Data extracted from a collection
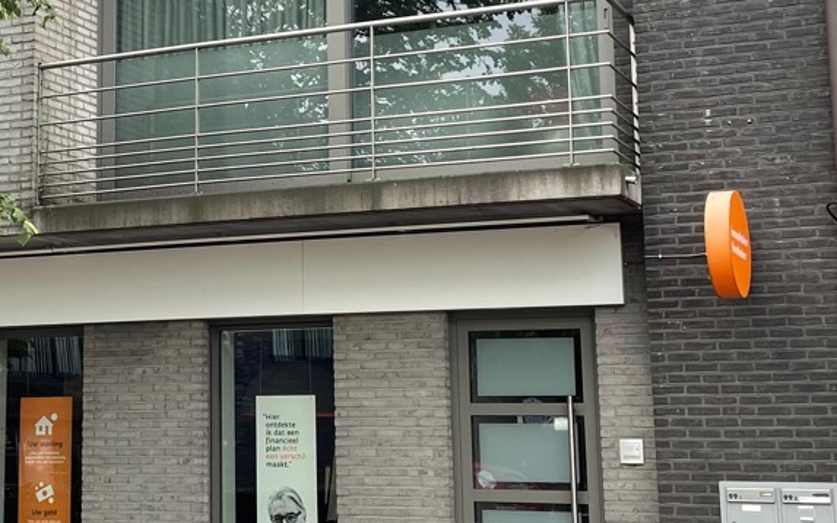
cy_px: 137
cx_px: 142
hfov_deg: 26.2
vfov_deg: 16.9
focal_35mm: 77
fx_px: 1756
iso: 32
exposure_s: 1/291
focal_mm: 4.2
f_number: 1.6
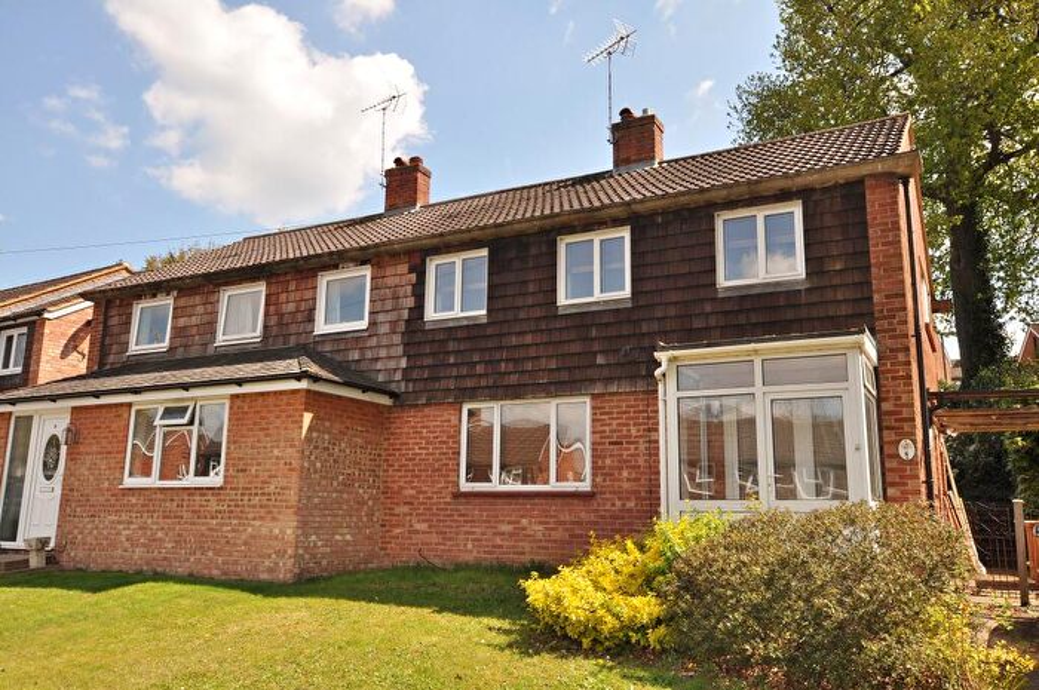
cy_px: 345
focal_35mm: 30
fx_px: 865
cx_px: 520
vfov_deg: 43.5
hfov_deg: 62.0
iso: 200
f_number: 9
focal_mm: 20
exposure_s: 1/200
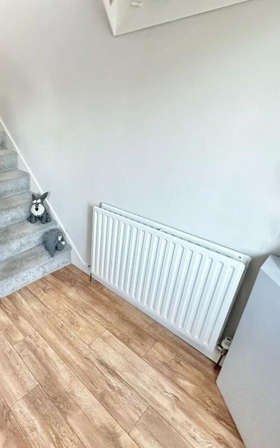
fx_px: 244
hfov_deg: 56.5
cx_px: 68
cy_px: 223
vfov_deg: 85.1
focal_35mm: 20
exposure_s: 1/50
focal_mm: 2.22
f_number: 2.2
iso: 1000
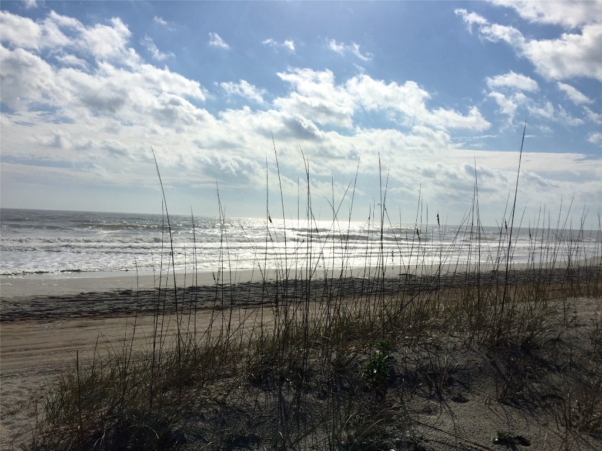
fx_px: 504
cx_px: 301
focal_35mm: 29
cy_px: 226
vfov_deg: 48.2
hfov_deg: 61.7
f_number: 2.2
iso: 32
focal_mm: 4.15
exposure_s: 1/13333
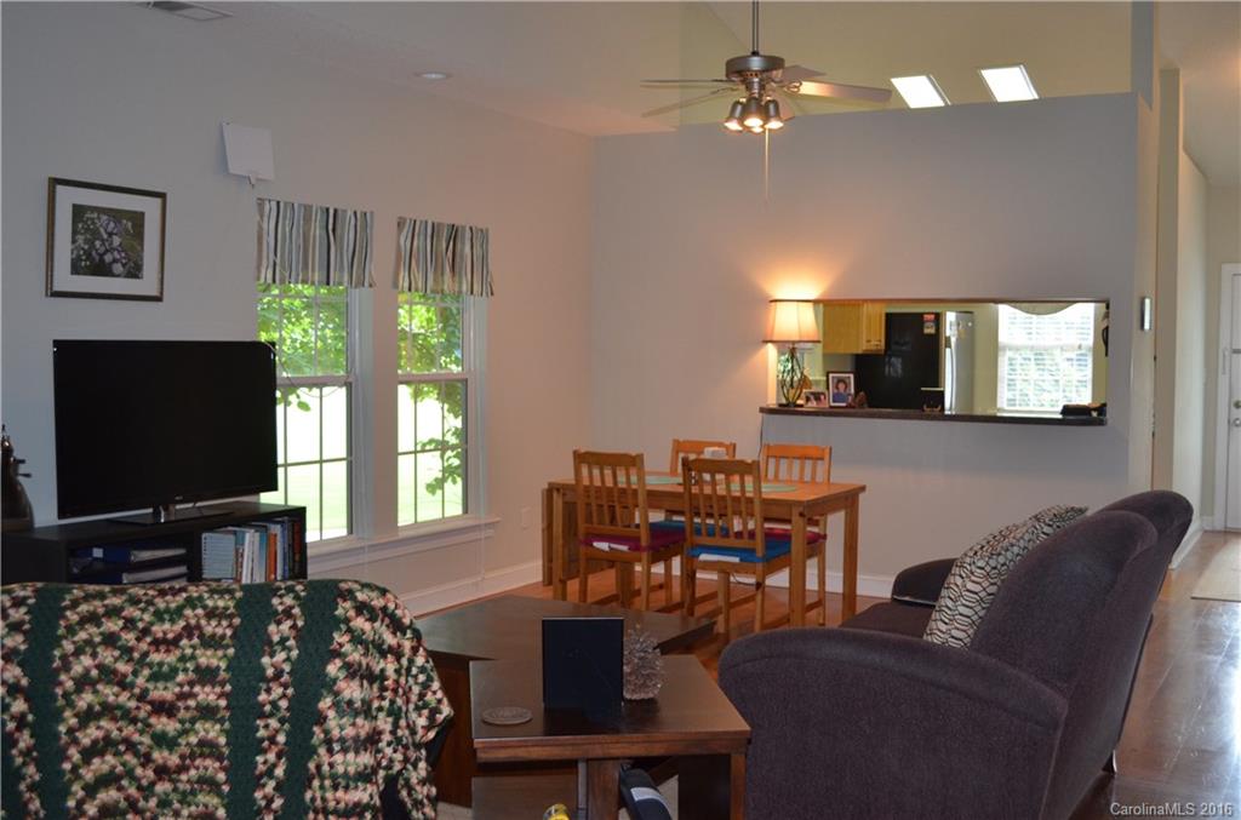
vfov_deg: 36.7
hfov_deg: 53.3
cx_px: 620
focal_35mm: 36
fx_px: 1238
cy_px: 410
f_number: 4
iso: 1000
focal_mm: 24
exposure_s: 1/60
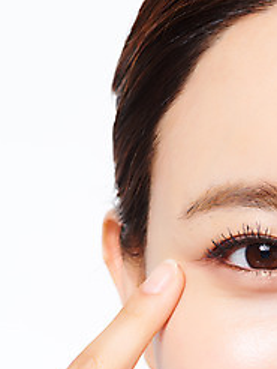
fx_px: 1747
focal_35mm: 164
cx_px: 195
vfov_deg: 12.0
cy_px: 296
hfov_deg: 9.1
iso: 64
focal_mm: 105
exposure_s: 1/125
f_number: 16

HOW TO COMPLETE THIS TASK
Above are the entries; write them out again exactly, omitting the pictures.

OUTPUT BELOW
cy_px: 137
cx_px: 142
hfov_deg: 26.2
vfov_deg: 16.9
focal_35mm: 77
fx_px: 1756
iso: 32
exposure_s: 1/291
focal_mm: 4.2
f_number: 1.6
cy_px: 345
focal_35mm: 30
fx_px: 865
cx_px: 520
vfov_deg: 43.5
hfov_deg: 62.0
iso: 200
f_number: 9
focal_mm: 20
exposure_s: 1/200
fx_px: 244
hfov_deg: 56.5
cx_px: 68
cy_px: 223
vfov_deg: 85.1
focal_35mm: 20
exposure_s: 1/50
focal_mm: 2.22
f_number: 2.2
iso: 1000
fx_px: 504
cx_px: 301
focal_35mm: 29
cy_px: 226
vfov_deg: 48.2
hfov_deg: 61.7
f_number: 2.2
iso: 32
focal_mm: 4.15
exposure_s: 1/13333
vfov_deg: 36.7
hfov_deg: 53.3
cx_px: 620
focal_35mm: 36
fx_px: 1238
cy_px: 410
f_number: 4
iso: 1000
focal_mm: 24
exposure_s: 1/60
fx_px: 1747
focal_35mm: 164
cx_px: 195
vfov_deg: 12.0
cy_px: 296
hfov_deg: 9.1
iso: 64
focal_mm: 105
exposure_s: 1/125
f_number: 16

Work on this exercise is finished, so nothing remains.